Hey everyone
Classroom Item: Week 3, Cost function for logistic regression
In this video, Andrew said that the logistic regression function {{f_w,b(x)}} predicts a value ranging from 0 to 1, then this value is used in computing the cost using logarithms. For example, if y (the actual output) was equal to 0 and the function predicts 0.5 or 0.7, then the cost will be very high. But the threshold can be y = 0 if f_w,b(x) <= 0.7 and 1 otherwise. So in this case the cost should be zero I think, as the algorithm predicted the actual output regardless of its value (0.5 or 0.7)
So, why is it necessary to use the function’s actual output (0.5 or 0.7) rather than the binary decision (0 or 1) at the decision boundary? From my understanding, the function f_w,b(x) should predict either 0 or 1 based on the chosen threshold and decision boundary.
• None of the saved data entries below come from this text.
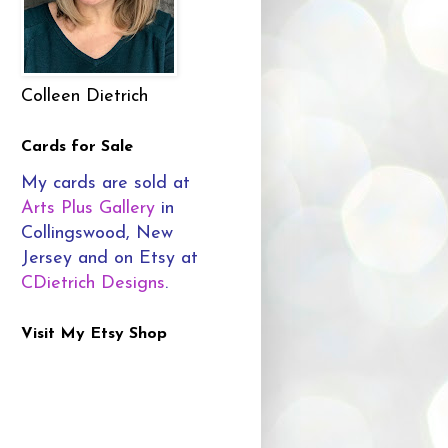
Colleen Dietrich
Cards for Sale
My cards are sold at
Arts Plus Gallery
in
Collingswood, New
Jersey and on Etsy at
CDietrich Designs
.
Visit My Etsy Shop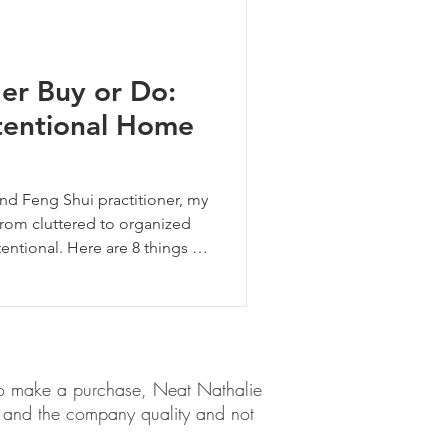
er Buy or Do:
tentional Home
and Feng Shui practitioner, my
from cluttered to organized
ntional. Here are 8 things I
y.
em to make a purchase, Neat Nathalie
ct and the company quality and not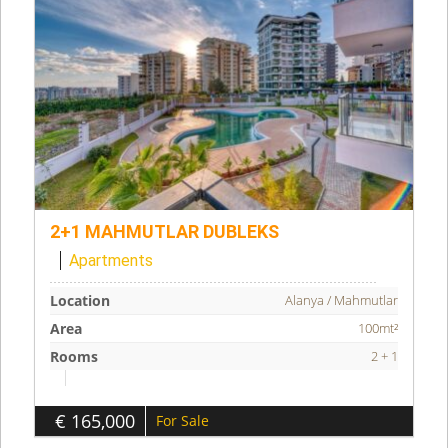
2+1 MAHMUTLAR DUBLEKS
Apartments
Location
Alanya / Mahmutlar
Area
100mt²
Rooms
2 + 1
€ 165,000
For Sale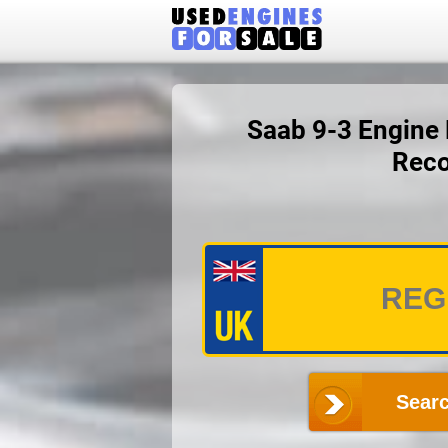
Saab 9-3 Engine P
Reco
Searc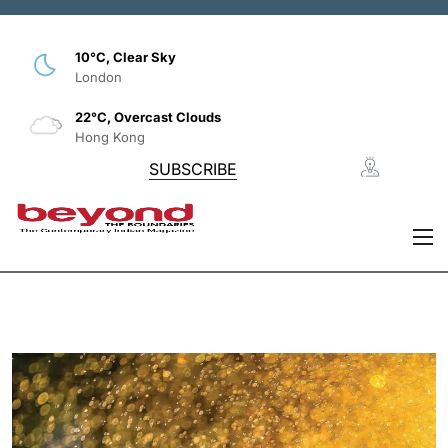
10°C, Clear Sky
London
22°C, Overcast Clouds
Hong Kong
SUBSCRIBE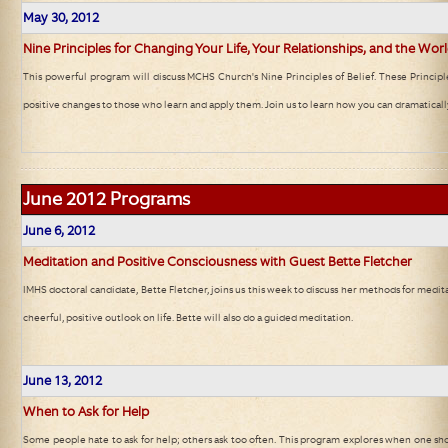
May 30, 2012
Nine Principles for Changing Your Life, Your Relationships, and the Wor
This powerful program will discuss MCHS Church's Nine Principles of Belief. These Princip
positive changes to those who learn and apply them. Join us to learn how you can dramaticall
June 2012
Programs
June 6
, 2012
Meditation and Positive Consciousness with Guest Bette Fletcher
IMHS doctoral candidate, Bette Fletcher, joins us this week to discuss her methods for medit
cheerful, positive outlook on life. Bette will also do a guided meditation.
June 13
, 2012
When to Ask for Help
Some people hate to ask for help; others ask too often. This program explores when one sh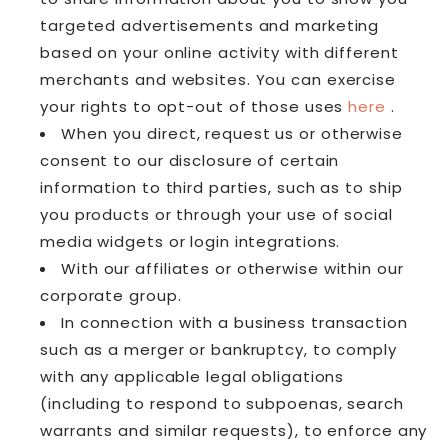
targeted advertisements and marketing
based on your online activity with different
merchants and websites. You can exercise
your rights to opt-out of those uses
here
.
When you direct, request us or otherwise
consent to our disclosure of certain
information to third parties, such as to ship
you products or through your use of social
media widgets or login integrations.
With our affiliates or otherwise within our
corporate group.
In connection with a business transaction
such as a merger or bankruptcy, to comply
with any applicable legal obligations
(including to respond to subpoenas, search
warrants and similar requests), to enforce any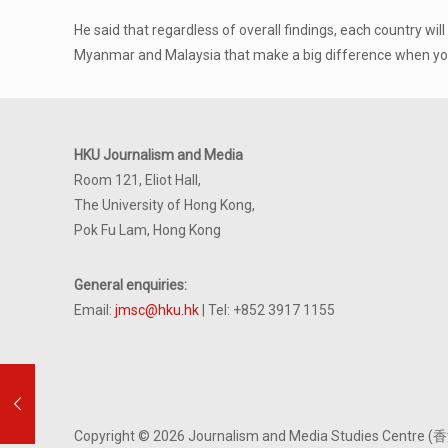
He said that regardless of overall findings, each country w
Myanmar and Malaysia that make a big difference when you 
HKU Journalism and Media
Room 121, Eliot Hall,
The University of Hong Kong,
Pok Fu Lam, Hong Kong
General enquiries:
Email:
jmsc@hku.hk
| Tel: +852 3917 1155
Copyright © 2026 Journalism and Media Studies Cen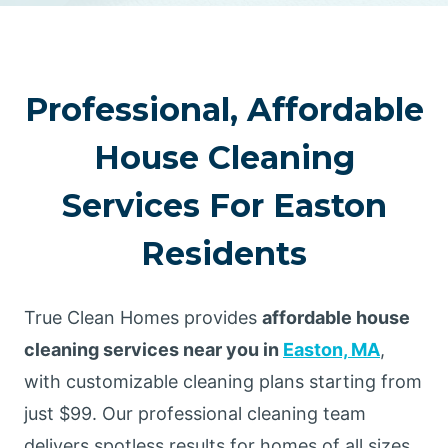
Professional, Affordable
House Cleaning
Services For Easton
Residents
True Clean Homes provides
affordable house
cleaning services near you in
Easton, MA
,
with customizable cleaning plans starting from
just $99. Our professional cleaning team
delivers spotless results for homes of all sizes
Isn’t the final binary output (0 or 1) what’s actually used in prediction-making, rather than the continuous value of the function?
Hi @Tera_Byte
The reason is that logistic regression aims to predict probabilities rather than hard binary outputs. This makes the model to learn how confident it should be for each prediction. If we only used the final binary output for the cost, the model wouldn’t learn the degree of error when it’s unsure. This makes the model to push probabilities closer to 0 or 1, based on its confidence level.
Hope it helps! Feel free to ask if you need further assistance.
1 Like
@Alireza_Saei thanks for answering, your answer helped me understand but I have the feeling that I’m still missing something, what do you mean by “the degree of error when it’s unsure” and do you maybe have an example in mind that can expand on your answer?
You’re very welcome @Tera_Byte !
I mean that logistic regression not only tries to predict the correct class but also considers how confident
it is about that prediction.
For example, if the actual output is 0 and the model predicts 0.9 (strongly wrong) versus 0.4 (somewhat wrong), the cost function penalizes the 0.9 prediction more heavily because it’s more confident in an incorrect answer. This helps the model learn to be more precise, trying to push values closer to 0 or 1 based on its certainty.
Let me know if this clarifies things a bit more!
2 Likes
Yeah, that answer did it for me. Thanks again @Alireza_Saei
You’re welcome! happy to help